Boza enjoyed a renaissance in the 19th century as Albanian street vendors, or bozaci, popularized a sweeter, low-alcohol version of the beverage throughout Turkey. And though bozaci and their plaintive sales pitch have largely disappeared from the streets of Istanbul, boza continues to be brewed in a handful of bozahanes in Istanbul and Ankara. The best known is the historic Vefa Bozacisi in Istanbul, which has been brewing and serving boza continuously since its founding in 1876 by Hadji Sadik Bey, an Albanian immigrant from Prizren (now in Kosovo). Sadik’s descendants have preserved the look and feel of a traditional bozahane, with its marbled entrance and mirror-tiled columns on either side of an antique wooden bar. Prominently displayed on the wall is the cup from which Mustafa Kemal Atatürk, founder of the modern Turkish Republic, drank boza.

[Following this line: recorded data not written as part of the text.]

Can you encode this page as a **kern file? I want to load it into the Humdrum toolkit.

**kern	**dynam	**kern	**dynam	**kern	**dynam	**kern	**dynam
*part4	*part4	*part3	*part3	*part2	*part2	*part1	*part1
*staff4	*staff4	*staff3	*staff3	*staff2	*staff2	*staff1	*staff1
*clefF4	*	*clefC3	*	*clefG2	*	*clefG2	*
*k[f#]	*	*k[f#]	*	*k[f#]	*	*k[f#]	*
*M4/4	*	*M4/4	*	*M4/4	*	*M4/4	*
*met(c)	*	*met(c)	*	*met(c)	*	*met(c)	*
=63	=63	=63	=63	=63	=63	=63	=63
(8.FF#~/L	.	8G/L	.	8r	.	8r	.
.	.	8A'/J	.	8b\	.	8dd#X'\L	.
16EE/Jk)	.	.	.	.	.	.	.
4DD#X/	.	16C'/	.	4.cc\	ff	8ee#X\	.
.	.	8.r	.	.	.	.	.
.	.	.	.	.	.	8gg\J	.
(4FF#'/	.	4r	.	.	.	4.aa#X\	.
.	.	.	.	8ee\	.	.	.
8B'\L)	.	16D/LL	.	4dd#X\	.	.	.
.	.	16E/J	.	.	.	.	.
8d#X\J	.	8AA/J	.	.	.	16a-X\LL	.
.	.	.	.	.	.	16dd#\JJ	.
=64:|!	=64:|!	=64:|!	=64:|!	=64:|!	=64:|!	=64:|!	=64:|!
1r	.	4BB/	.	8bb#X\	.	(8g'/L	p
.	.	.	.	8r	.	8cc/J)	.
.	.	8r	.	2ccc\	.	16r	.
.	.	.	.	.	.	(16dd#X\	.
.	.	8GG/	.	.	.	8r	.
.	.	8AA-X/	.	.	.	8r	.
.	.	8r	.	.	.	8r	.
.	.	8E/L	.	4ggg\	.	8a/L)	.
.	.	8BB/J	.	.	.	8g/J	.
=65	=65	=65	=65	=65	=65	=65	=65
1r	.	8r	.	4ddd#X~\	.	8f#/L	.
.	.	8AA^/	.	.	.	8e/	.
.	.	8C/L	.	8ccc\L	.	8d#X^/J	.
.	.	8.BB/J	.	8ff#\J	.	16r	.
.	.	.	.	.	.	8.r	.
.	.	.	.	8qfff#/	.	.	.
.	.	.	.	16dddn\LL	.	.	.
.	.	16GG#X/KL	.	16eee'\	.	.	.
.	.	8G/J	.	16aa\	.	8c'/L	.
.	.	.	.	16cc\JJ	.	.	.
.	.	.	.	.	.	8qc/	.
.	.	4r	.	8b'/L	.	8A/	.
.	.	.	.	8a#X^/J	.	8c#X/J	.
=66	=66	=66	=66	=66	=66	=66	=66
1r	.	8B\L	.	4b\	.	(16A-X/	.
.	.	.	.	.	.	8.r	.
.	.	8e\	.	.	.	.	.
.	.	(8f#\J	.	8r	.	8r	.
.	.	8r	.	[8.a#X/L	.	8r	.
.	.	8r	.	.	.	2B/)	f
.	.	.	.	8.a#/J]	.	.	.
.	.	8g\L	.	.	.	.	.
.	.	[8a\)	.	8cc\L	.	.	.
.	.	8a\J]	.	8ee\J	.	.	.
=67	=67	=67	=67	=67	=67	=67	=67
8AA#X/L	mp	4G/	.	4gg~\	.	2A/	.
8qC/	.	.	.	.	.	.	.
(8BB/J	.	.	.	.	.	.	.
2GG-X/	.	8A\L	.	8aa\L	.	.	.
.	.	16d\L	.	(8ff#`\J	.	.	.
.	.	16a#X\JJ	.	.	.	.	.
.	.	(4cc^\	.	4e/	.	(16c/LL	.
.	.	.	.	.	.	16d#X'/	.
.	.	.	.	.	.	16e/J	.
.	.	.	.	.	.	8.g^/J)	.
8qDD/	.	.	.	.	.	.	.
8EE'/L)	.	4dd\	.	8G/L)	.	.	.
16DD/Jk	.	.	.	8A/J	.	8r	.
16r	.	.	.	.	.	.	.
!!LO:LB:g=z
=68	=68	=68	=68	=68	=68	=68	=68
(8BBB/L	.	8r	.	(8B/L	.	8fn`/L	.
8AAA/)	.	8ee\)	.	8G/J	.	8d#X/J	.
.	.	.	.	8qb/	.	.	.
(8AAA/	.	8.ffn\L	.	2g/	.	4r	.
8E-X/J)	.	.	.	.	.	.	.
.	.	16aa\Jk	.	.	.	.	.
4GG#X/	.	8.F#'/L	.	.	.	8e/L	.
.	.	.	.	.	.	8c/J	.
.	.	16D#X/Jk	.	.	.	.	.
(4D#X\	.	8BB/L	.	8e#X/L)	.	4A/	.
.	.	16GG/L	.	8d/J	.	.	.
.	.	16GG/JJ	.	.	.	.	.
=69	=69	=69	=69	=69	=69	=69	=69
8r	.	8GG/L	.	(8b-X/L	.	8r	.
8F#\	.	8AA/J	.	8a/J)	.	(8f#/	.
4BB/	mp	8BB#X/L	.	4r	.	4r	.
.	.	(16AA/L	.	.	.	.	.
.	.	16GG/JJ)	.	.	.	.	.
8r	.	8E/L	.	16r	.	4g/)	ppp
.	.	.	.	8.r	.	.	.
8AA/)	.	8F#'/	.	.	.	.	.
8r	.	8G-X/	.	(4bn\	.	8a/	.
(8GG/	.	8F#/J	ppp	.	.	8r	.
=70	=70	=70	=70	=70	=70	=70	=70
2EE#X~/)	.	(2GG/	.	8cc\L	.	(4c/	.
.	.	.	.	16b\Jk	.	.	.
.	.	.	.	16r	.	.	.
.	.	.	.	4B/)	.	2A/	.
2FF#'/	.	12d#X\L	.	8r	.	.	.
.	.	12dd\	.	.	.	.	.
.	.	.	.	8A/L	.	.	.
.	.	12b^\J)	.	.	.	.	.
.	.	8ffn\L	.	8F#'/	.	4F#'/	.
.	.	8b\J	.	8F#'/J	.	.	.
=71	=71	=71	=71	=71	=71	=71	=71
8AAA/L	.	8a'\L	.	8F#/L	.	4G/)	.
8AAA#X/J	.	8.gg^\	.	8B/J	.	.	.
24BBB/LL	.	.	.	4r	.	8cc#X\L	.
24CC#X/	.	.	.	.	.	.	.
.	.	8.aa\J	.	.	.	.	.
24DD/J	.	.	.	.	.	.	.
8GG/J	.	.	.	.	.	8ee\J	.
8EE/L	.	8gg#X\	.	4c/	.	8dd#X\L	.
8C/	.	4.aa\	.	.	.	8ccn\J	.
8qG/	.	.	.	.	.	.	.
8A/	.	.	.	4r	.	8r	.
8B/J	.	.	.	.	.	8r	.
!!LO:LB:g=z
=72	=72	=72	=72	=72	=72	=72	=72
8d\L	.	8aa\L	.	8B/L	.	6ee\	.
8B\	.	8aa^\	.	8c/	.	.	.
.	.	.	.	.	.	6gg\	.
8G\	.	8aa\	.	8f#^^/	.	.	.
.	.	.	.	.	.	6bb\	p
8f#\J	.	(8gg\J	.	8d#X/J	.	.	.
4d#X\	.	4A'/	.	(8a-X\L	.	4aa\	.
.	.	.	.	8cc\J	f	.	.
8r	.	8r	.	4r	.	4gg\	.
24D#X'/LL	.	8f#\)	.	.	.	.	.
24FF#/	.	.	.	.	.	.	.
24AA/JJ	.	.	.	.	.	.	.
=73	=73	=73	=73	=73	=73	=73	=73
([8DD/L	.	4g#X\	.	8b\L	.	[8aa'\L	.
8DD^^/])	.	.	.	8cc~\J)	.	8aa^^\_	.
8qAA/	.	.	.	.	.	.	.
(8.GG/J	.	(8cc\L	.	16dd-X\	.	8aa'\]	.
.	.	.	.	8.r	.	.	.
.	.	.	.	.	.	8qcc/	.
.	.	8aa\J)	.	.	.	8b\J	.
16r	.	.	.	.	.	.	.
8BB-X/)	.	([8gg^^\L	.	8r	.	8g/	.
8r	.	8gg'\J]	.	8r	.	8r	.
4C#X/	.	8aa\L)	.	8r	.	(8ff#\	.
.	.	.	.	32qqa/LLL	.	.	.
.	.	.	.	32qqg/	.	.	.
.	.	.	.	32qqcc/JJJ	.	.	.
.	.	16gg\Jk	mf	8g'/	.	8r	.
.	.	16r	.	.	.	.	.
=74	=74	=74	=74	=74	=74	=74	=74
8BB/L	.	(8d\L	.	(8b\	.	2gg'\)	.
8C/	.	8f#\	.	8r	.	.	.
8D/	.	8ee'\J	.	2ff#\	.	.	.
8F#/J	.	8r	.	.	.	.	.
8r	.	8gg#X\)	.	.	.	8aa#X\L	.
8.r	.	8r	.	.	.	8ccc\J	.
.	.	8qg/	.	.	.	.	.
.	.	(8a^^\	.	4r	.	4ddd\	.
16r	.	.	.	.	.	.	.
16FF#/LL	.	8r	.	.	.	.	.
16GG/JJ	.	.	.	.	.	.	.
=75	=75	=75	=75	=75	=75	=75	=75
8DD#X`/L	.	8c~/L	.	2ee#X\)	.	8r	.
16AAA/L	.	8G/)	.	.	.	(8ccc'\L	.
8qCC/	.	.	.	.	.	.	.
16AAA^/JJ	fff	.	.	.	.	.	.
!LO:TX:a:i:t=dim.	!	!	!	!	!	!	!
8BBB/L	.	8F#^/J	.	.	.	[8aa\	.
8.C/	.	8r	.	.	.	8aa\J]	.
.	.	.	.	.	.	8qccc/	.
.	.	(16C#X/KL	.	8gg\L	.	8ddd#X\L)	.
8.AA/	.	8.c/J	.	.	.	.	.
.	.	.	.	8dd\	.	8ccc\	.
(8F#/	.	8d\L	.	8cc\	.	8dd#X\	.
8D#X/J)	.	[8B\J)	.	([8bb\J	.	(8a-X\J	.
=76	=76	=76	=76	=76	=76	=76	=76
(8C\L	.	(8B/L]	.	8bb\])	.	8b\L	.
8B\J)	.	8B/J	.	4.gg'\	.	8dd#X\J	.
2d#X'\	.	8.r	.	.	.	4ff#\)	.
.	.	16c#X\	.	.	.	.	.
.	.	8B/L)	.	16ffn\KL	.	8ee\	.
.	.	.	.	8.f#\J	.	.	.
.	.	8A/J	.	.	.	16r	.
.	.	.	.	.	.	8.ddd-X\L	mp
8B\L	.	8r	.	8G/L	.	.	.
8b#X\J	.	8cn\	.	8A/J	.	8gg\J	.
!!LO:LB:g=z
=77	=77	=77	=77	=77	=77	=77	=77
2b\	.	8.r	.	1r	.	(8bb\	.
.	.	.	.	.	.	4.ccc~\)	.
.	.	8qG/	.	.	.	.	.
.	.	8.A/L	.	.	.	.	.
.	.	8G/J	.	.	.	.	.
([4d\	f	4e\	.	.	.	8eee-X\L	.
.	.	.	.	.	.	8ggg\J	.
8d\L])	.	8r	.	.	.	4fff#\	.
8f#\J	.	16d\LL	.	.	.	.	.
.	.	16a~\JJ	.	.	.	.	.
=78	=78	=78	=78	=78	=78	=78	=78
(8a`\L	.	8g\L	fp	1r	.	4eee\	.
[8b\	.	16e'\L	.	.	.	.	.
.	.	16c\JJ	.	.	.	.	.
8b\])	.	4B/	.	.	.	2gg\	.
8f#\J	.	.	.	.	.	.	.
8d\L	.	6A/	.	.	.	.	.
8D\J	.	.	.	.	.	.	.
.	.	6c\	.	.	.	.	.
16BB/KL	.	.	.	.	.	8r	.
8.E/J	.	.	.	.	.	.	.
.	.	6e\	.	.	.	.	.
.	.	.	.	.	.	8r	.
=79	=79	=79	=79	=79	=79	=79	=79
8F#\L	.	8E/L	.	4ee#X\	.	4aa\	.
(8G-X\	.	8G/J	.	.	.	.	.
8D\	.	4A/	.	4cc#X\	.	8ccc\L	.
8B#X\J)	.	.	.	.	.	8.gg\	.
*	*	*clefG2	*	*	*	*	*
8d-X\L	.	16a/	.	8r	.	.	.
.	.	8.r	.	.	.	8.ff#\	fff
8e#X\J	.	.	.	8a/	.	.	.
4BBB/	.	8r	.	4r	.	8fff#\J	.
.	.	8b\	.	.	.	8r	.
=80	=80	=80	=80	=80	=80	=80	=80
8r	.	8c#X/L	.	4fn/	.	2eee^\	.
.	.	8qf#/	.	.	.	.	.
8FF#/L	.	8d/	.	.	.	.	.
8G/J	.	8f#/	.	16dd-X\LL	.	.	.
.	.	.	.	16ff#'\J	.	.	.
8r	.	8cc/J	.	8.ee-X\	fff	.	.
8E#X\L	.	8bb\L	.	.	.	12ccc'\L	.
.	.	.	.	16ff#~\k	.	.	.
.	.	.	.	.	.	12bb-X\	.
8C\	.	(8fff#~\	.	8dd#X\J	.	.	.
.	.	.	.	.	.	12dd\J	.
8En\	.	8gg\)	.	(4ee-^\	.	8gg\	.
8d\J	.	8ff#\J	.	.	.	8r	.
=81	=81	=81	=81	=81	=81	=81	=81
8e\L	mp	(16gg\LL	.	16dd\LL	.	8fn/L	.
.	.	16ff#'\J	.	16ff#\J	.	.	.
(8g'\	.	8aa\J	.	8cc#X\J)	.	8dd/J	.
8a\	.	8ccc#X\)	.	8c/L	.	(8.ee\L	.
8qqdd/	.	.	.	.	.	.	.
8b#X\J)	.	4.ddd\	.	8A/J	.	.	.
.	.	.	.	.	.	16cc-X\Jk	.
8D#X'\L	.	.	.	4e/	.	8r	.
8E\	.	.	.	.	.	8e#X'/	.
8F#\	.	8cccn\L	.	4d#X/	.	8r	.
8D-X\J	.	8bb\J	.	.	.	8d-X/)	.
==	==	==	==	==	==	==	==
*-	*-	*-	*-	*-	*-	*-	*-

As boza drinking spread throughout the Ottoman Empire, each region adapted it to its own local customs and indigenous cereal grains. In Kirghizia, Boza is made from crushed wheat; wheat flour is used in the Crimea; and a version made from coarsely ground rice is enjoyed in Turkmenistan. In the Balkans, where the “modern” low-alcohol, semisweet version of boza was perfected, wheat and corn flour are the principal source of fermentable sugars. Most Balkan drinkers consume boza as a summer refresher, rather than a winter warmer. Bulgarians, however, produce a thick and filling boza from roasted millet, which they customarily combine with pastries for a hearty breakfast. Since joining the European Union, Bulgarian marketers have touted boza’s capacity to increase breast size. There is certainly some truth to this claim: Any diet supplemented by a highly caloric beverage such as boza will increase the girth, not just of breasts, but of the waist, hips, and buttocks as well.